Un arrêt de travail coûte effectivement à l'employeur, car il entraîne des dépenses telles que les indemnités journalières et les charges sociales. L'absentéisme affecte la productivité et peut nécessiter des recrutements temporaires, ce qui augmente encore le coût.
Que paie l'employeur en cas d'arrêt maladie ?
L'employeur paie généralement un complément de salaire au salarié malade. Ce complément est calculé en fonction des indemnités journalières versées par la sécurité sociale, dont l'employeur doit assumer la différence jusqu'à ce que le salarié soit guéri.
Quelle est la prise en charge de l'employeur pour un arrêt maladie ?
La prise en charge de l'employeur pour un arrêt maladie inclut le maintien de salaire, qui correspond à un pourcentage du salaire brut après déduction des indemnités journalières. Cela dépend également de l'ancienneté et des dispositions contractuelles en vigueur.
Quel est le coût de l'absentéisme pour les entreprises ?
Le coût de l'absentéisme pour les entreprises se chiffre en millions d'euros, intégrant les compensations salariales et les charges sociales. En 2022, les coûts directs et indirects liés aux arrêts maladie ont été estimés à plus de 11,6 milliards d'euros.
Quel est le coût pour l'employeur d'un salarié en arrêt maladie pendant les 30 premiers jours ?
Le coût pour l'employeur d'un salarié en arrêt maladie pendant les 30 premiers jours est élevé, puisque l'employeur doit verser une indemnité complémentaire représentant 90 % de la rémunération brute, après déduction des indemnités journalières de la sécurité sociale.
Quel est le coût pour l'employeur d'un salarié en arrêt maladie pendant les 30 jours suivants ?

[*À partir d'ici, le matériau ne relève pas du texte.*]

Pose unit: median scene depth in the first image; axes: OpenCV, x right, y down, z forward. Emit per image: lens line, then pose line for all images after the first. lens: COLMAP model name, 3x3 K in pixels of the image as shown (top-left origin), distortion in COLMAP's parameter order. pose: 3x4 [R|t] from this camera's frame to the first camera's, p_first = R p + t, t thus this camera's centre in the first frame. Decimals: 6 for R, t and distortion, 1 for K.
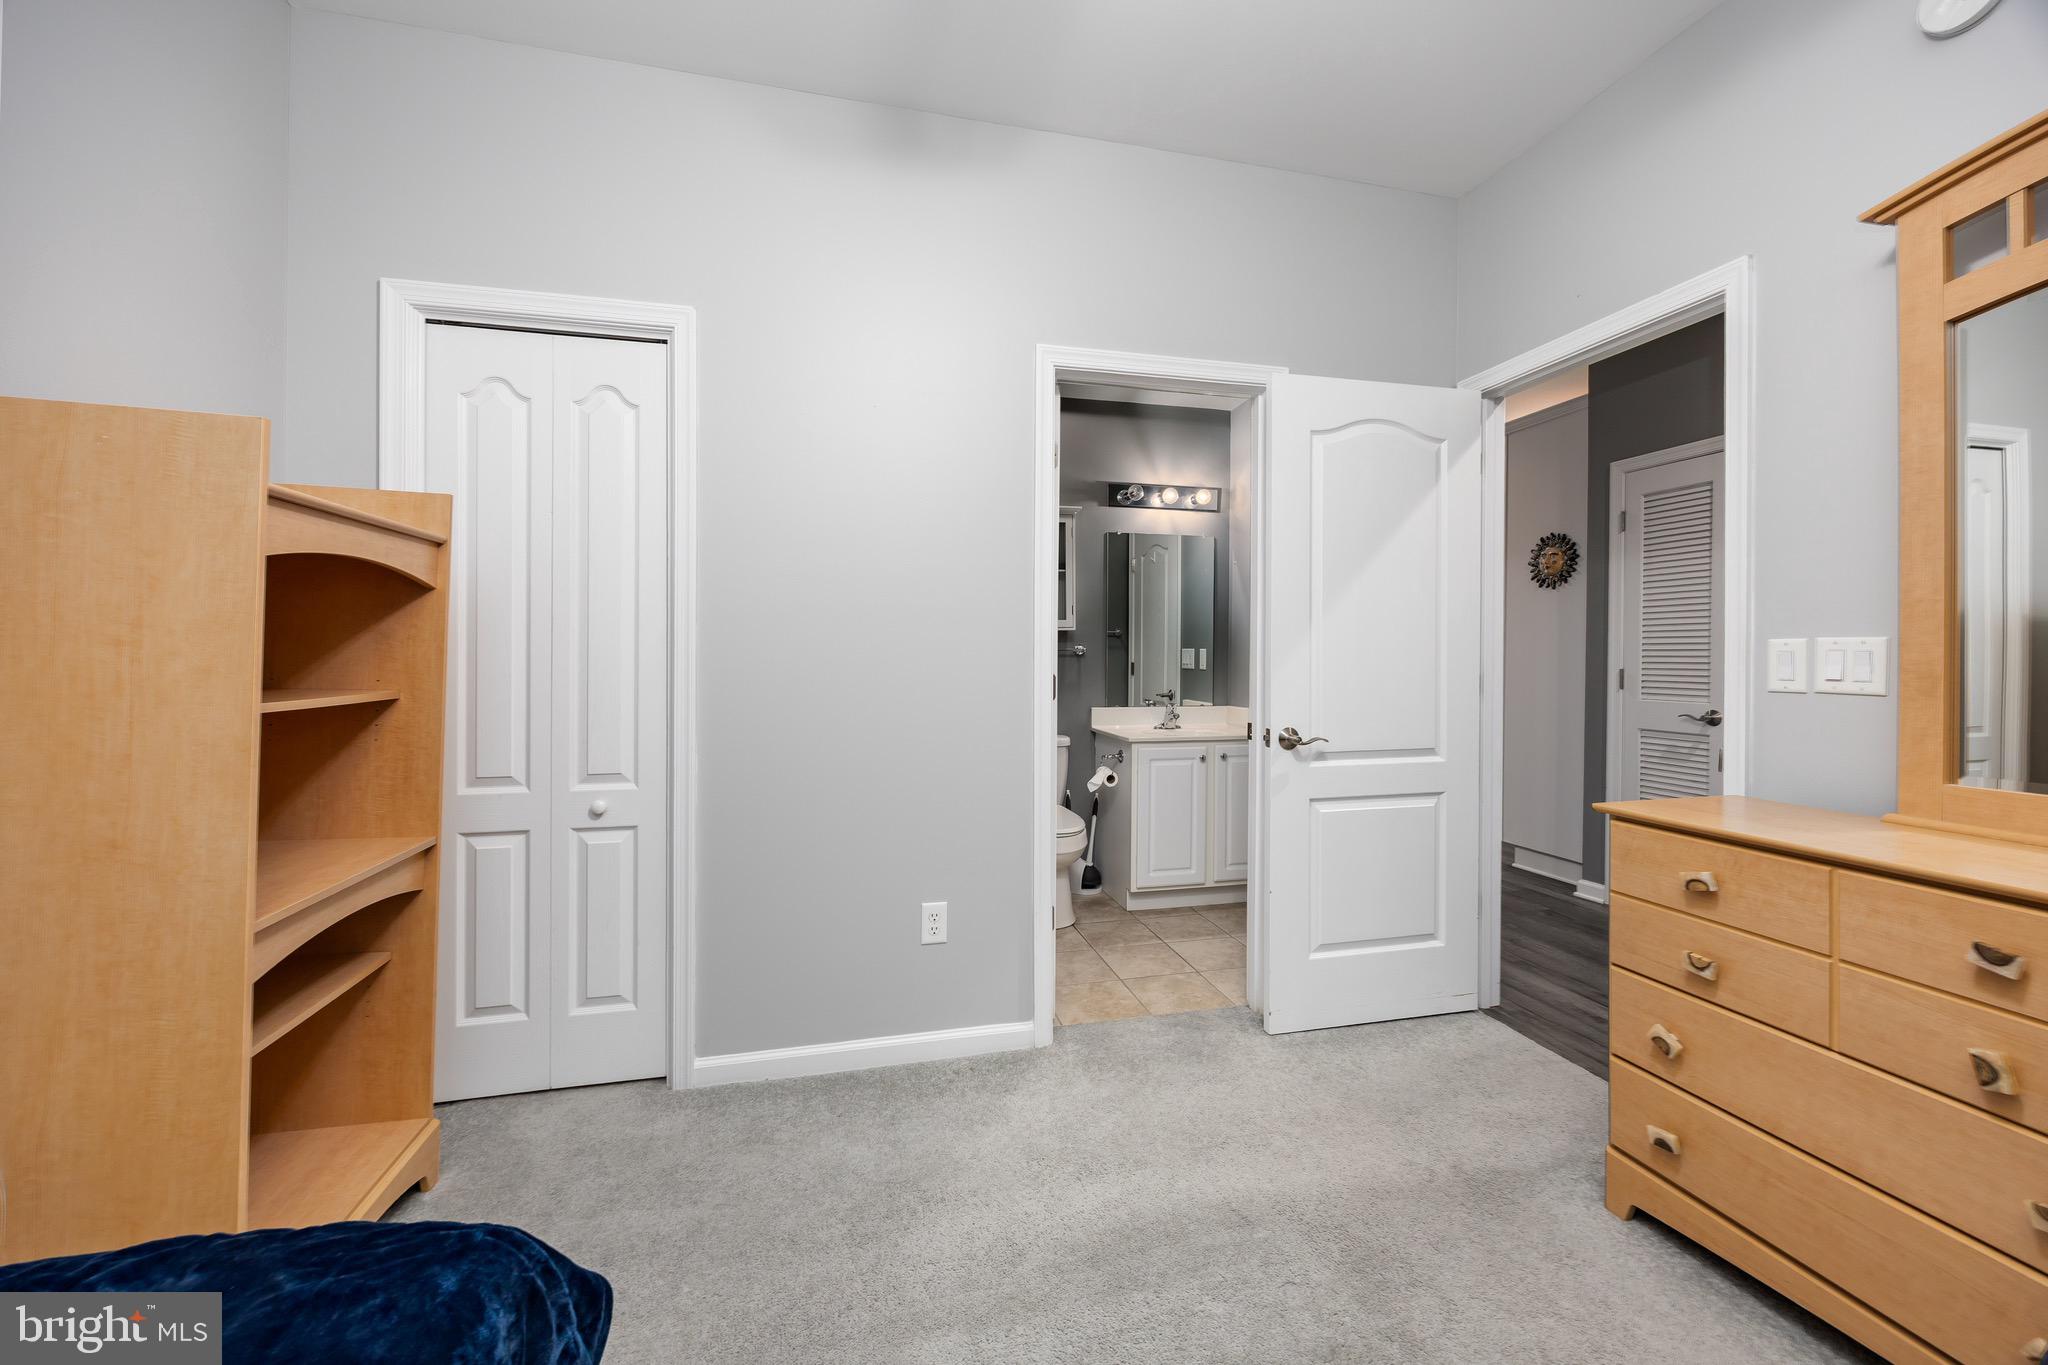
lens RADIAL K [[827.6, 0, 948.4], [0, 827.6, 657.4], [0, 0, 1]] dist [0.001553, 0.000072]
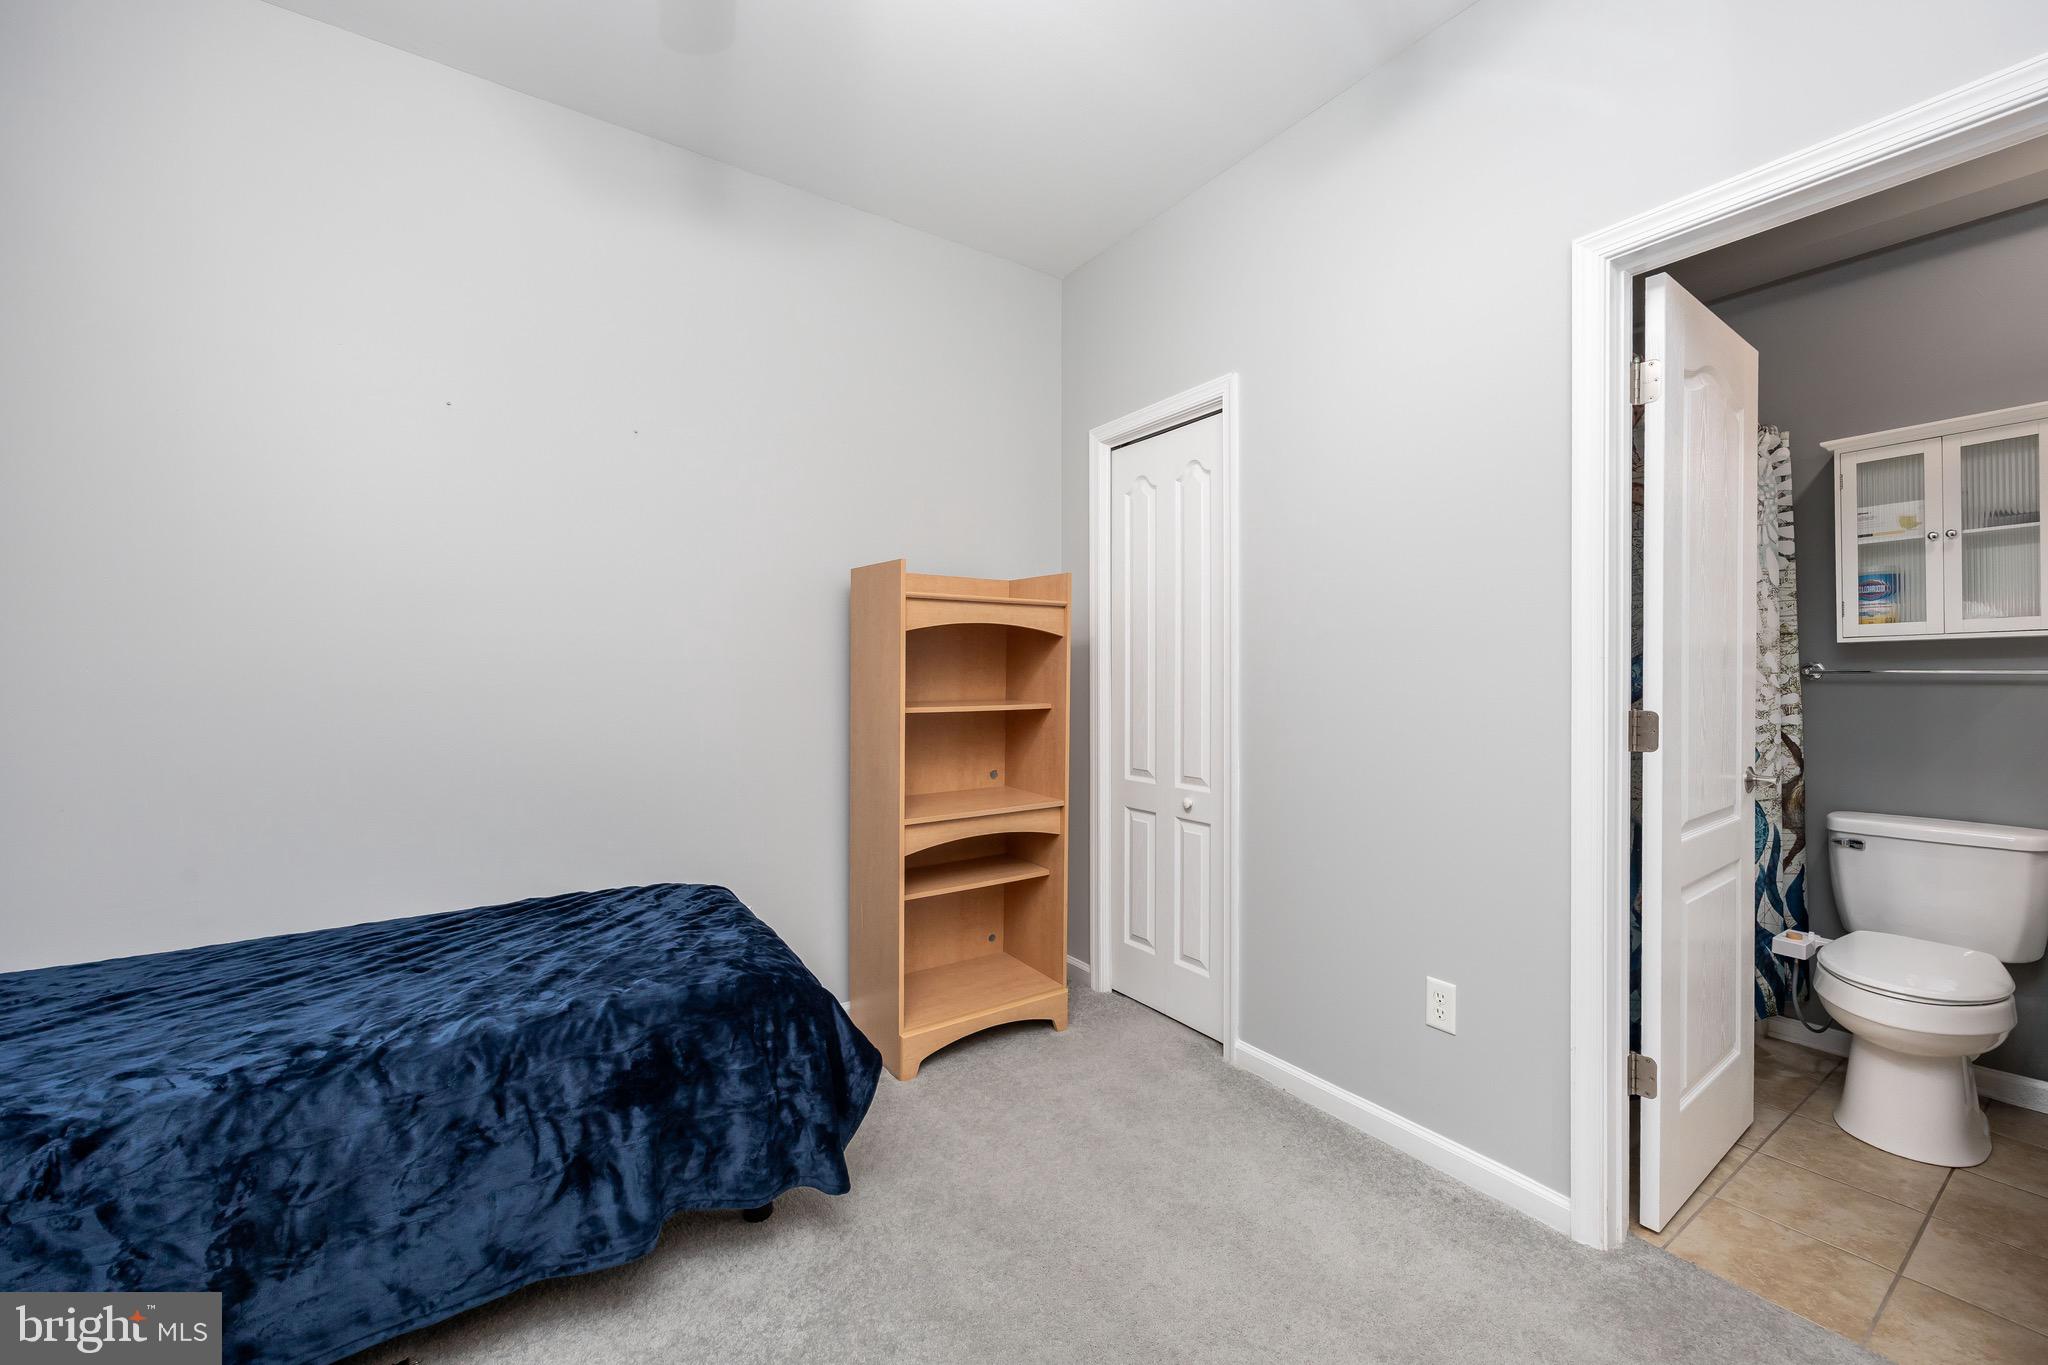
lens RADIAL K [[794.0, 0, 1023.9], [0, 794.0, 678.0], [0, 0, 1]] dist [-0.001163, -0.000710]
pose [[0.376934, 0.002280, -0.926237, 0.583496], [0.002175, 0.999992, 0.003347, -0.011272], [0.926238, -0.003276, 0.376926, 0.324752]]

Le coût pour l'employeur d'un salarié en arrêt maladie pendant les 30 jours suivants est réduit, car l'indemnité complémentaire versée est de 66,66 % de la rémunération brute, également après déduction des indemnités journalières versées par la sécurité sociale.
Comment évaluer le coût total d'un arrêt maladie pour un salarié ?
Pour évaluer le coût total d'un arrêt maladie pour un salarié, il faut additionner le complément de salaire versé par l'employeur, les charges sociales associées et les coûts administratifs liés à la gestion des arrêts maladie au sein de l'entreprise.

Je suis professeur d’informatique depuis une bonne trentaine d’années et enseigne en lycées et écoles supérieures. Je partage quelques informations relatives à ma passion ainsi qu’aux sujets de la formation des jeunes.